I don’t know how this got so out of hand. We’d see each other at the top of Knott’s Hill, where everyone would bring their children for sledding. You would nod a greeting at parents you didn’t know, maybe linger at the top of the hill long enough to exchange names, but I’ve never known anything to grow more personal than that. A collegial atmosphere carried everyone as they figured out their different combinations and challenges. What if we send two sleds down together, the riders holding hands? What if we send three sleds, or maybe even four in a train, your feet tucked in my lap, me holding your ankles tight?

What if we went down together, you on my lap?

Pure as the snow that fell overnight, we’d all think, and then one child’s nose would start to run, or a mitten would be lost, or after one of the sleds cartwheeled at the bottom of the hill, a child would begin to complain of snow trapped in between the boot and the sock.

We can pledge fidelity to our lovers and we can express tolerance for our neighbors, but the older I get, the harder it becomes to extend patience for the children of others. The weakest, the ones quickest to exclaim that they didn’t like the cold, that they hated the snow, they were the first to leave, and while nobody would dare to utter the words, all of us were grateful for the subtraction, for having to force a smile for the shortcomings of a strange family.

Honestly. Who doesn’t love the snow?

During the breaks from sledding, you and all the families would build your walls, and perhaps more shockingly to me, fashion replicas of yourselves, decorating the new arrivals with scarves from around your necks, the hats straight from your heads.

Later, as the afternoon started to yawn and give way to dusk, the families would drop away, one at a time. There might be a scheduled music lesson for one child, or perhaps the bribe of hot cocoa would seduce away another. They would drip and drop. Even your family, it was your wife who was the one who finally surrendered.

“But I’m having a good time,” you complained as she gathered your children, all of them looking much more like you than her, just as mine so closely held my resemblance. “Besides,” you said, “I want to finish what I started.”

“Suit yourself,” she said. I doubt she recognized the attraction that was growing. I find it somewhat insulting that she never considered me a threat, and yet here I stand before you, nearly naked and braving the cold.

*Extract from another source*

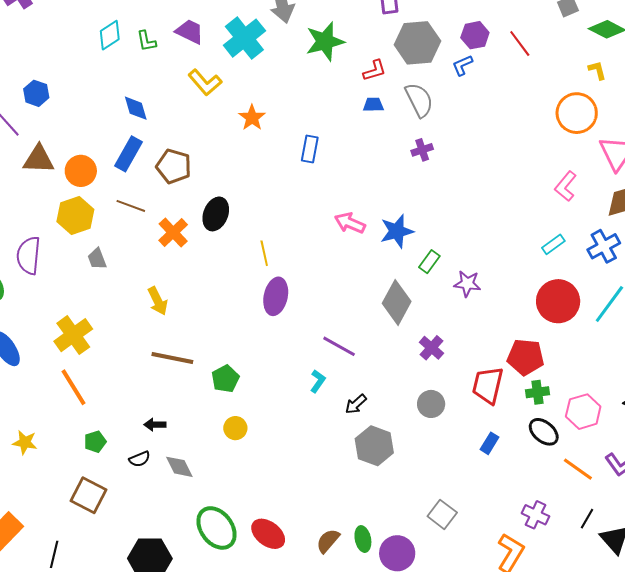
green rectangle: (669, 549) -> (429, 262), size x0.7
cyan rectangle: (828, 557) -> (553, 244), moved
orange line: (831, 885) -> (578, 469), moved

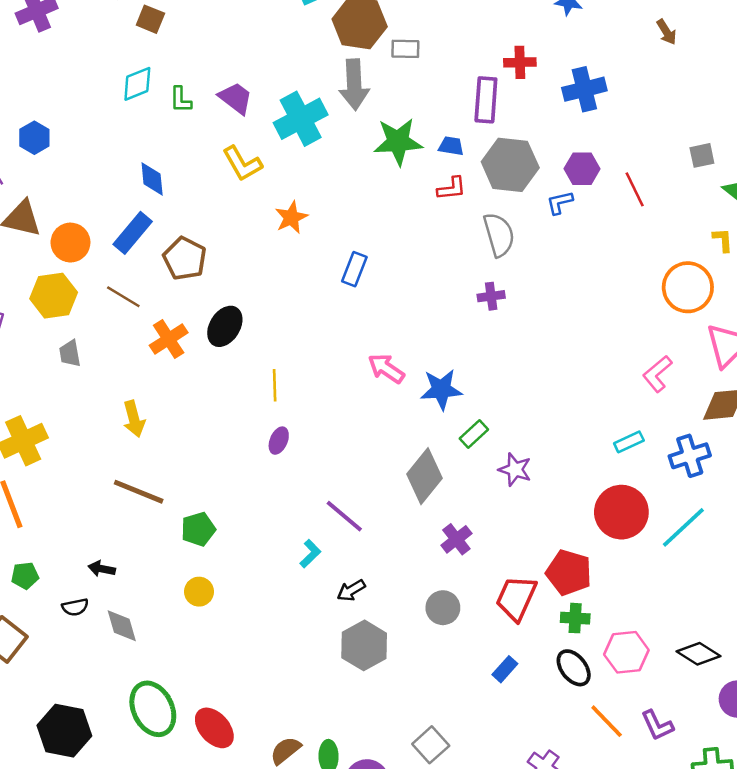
blue trapezoid: (373, 105) -> (451, 146), moved
purple ellipse: (276, 296) -> (279, 441), size x0.6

You shaped me with your bare hands, pulling off your gloves with your teeth, evident that you lost control of your fingers, you weren’t the master of your touch.

You gave me this shape. You gave me these breasts and this smile. My arms are tiny but strong enough to hold you and once we’re alone, I thrill to your daring to take me and press your lips against the stones that comprise my mouth. 

The moment melts me. And yet, deep in my chest, there’s a snowball that’s compressed to ice where a heart should be. I know that we can’t keep meeting like this. I know that you are simply caught up in the moment. I know that you’ll never leave her for me.

Above us, the sun disappears and gives way to a moon, so full that it’s pregnant with magic, capable of making the unreal tangible. Into the ears that you fashioned for my ears you whisper, “You should see the stars.”

If only I had a neck that I could crane. My eyes are frozen for you.